A word-for-word copy of the following listing is needed. Leave out its images.

-*-*-

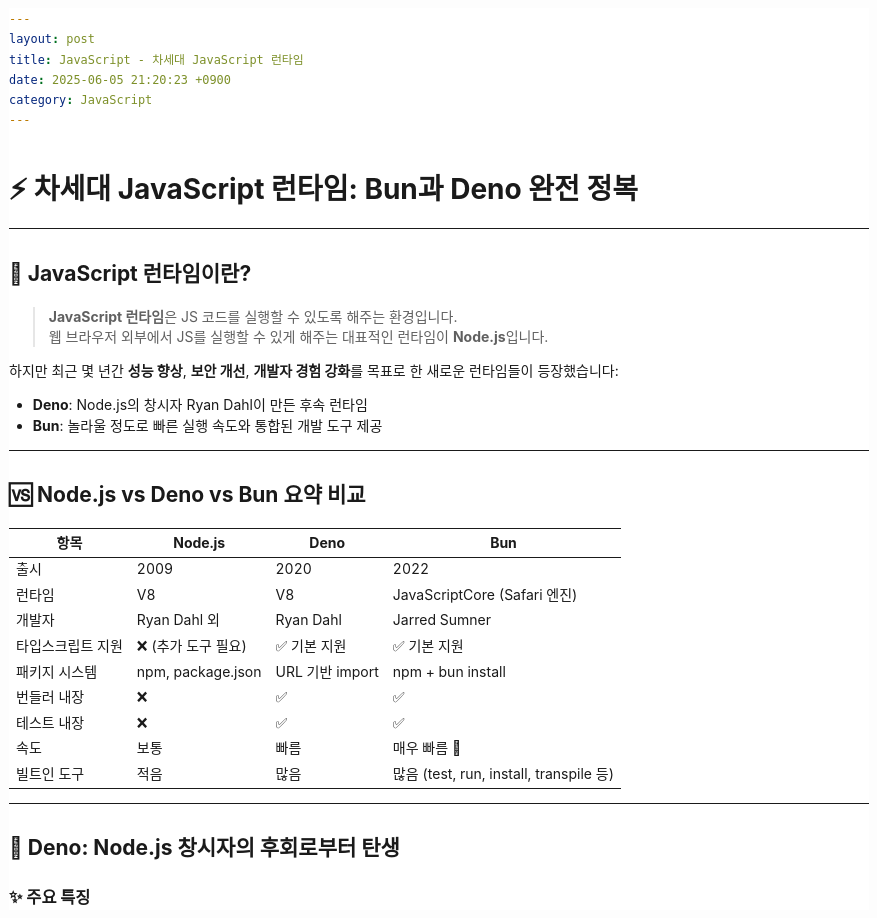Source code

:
 ```yaml
---
layout: post
title: JavaScript - 차세대 JavaScript 런타임
date: 2025-06-05 21:20:23 +0900
category: JavaScript
---
```

# ⚡ 차세대 JavaScript 런타임: Bun과 Deno 완전 정복

---

## 📌 JavaScript 런타임이란?

> **JavaScript 런타임**은 JS 코드를 실행할 수 있도록 해주는 환경입니다.  
웹 브라우저 외부에서 JS를 실행할 수 있게 해주는 대표적인 런타임이 **Node.js**입니다.

하지만 최근 몇 년간 **성능 향상**, **보안 개선**, **개발자 경험 강화**를 목표로 한 새로운 런타임들이 등장했습니다:

- **Deno**: Node.js의 창시자 Ryan Dahl이 만든 후속 런타임  
- **Bun**: 놀라울 정도로 빠른 실행 속도와 통합된 개발 도구 제공

---

## 🆚 Node.js vs Deno vs Bun 요약 비교

| 항목 | Node.js | Deno | Bun |
|------|---------|------|-----|
| 출시 | 2009 | 2020 | 2022 |
| 런타임 | V8 | V8 | JavaScriptCore (Safari 엔진) |
| 개발자 | Ryan Dahl 외 | Ryan Dahl | Jarred Sumner |
| 타입스크립트 지원 | ❌ (추가 도구 필요) | ✅ 기본 지원 | ✅ 기본 지원 |
| 패키지 시스템 | npm, package.json | URL 기반 import | npm + bun install |
| 번들러 내장 | ❌ | ✅ | ✅ |
| 테스트 내장 | ❌ | ✅ | ✅ |
| 속도 | 보통 | 빠름 | 매우 빠름 🚀 |
| 빌트인 도구 | 적음 | 많음 | 많음 (test, run, install, transpile 등) |

---

## 🦕 Deno: Node.js 창시자의 후회로부터 탄생

### ✨ 주요 특징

-*-*-

• [Exercise response]
Source code

:
 ```yaml
---
layout: post
title: JavaScript - 차세대 JavaScript 런타임
date: 2025-06-05 21:20:23 +0900
category: JavaScript
---
```

# ⚡ 차세대 JavaScript 런타임: Bun과 Deno 완전 정복

---

## 📌 JavaScript 런타임이란?

> **JavaScript 런타임**은 JS 코드를 실행할 수 있도록 해주는 환경입니다.  
웹 브라우저 외부에서 JS를 실행할 수 있게 해주는 대표적인 런타임이 **Node.js**입니다.

하지만 최근 몇 년간 **성능 향상**, **보안 개선**, **개발자 경험 강화**를 목표로 한 새로운 런타임들이 등장했습니다:

- **Deno**: Node.js의 창시자 Ryan Dahl이 만든 후속 런타임  
- **Bun**: 놀라울 정도로 빠른 실행 속도와 통합된 개발 도구 제공

---

## 🆚 Node.js vs Deno vs Bun 요약 비교

| 항목 | Node.js | Deno | Bun |
|------|---------|------|-----|
| 출시 | 2009 | 2020 | 2022 |
| 런타임 | V8 | V8 | JavaScriptCore (Safari 엔진) |
| 개발자 | Ryan Dahl 외 | Ryan Dahl | Jarred Sumner |
| 타입스크립트 지원 | ❌ (추가 도구 필요) | ✅ 기본 지원 | ✅ 기본 지원 |
| 패키지 시스템 | npm, package.json | URL 기반 import | npm + bun install |
| 번들러 내장 | ❌ | ✅ | ✅ |
| 테스트 내장 | ❌ | ✅ | ✅ |
| 속도 | 보통 | 빠름 | 매우 빠름 🚀 |
| 빌트인 도구 | 적음 | 많음 | 많음 (test, run, install, transpile 등) |

---

## 🦕 Deno: Node.js 창시자의 후회로부터 탄생

### ✨ 주요 특징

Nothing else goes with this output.